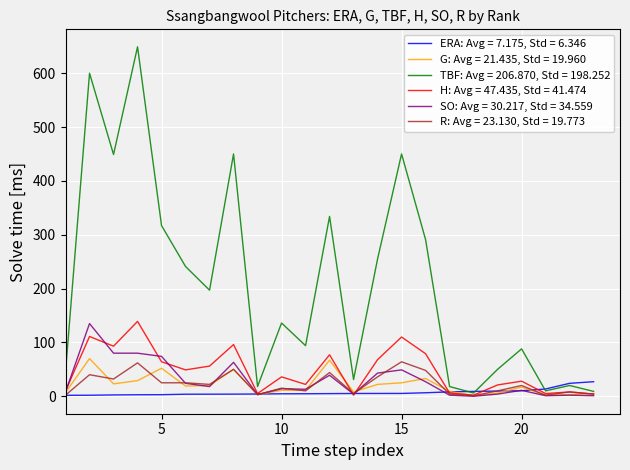

Which series has the largest range (max minus min)?

TBF: Avg = 206.870, Std = 198.252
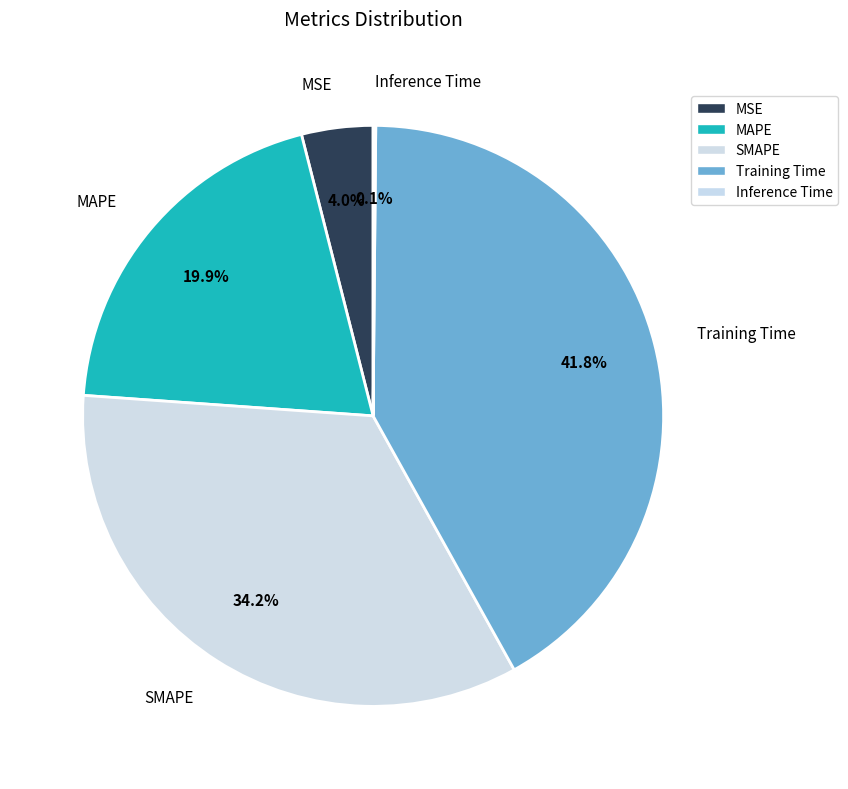

Does MAPE represent more than half of the total?

No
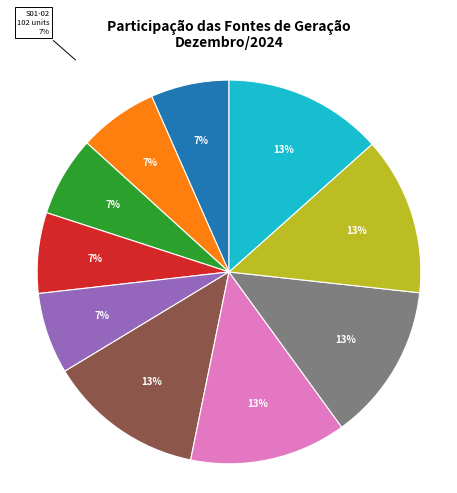

What percentage is NOT represented by S02-01?

86.9%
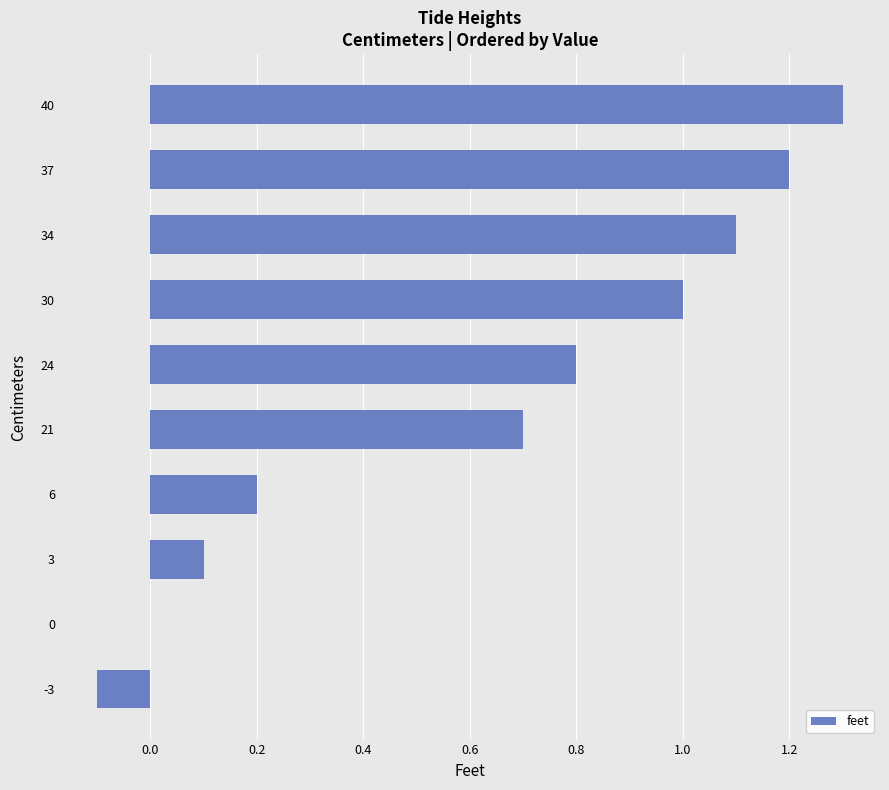

Which category has the highest value across all series?

40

▬▬▬▬▬▬▬▬▬▬

Task prompt: Copy out the material above word for word, leaving out the pictures.

Response for this exercise:
Which series has the largest range (max minus min)?

TBF: Avg = 206.870, Std = 198.252

Does MAPE represent more than half of the total?

No

What percentage is NOT represented by S02-01?

86.9%

Which category has the highest value across all series?

40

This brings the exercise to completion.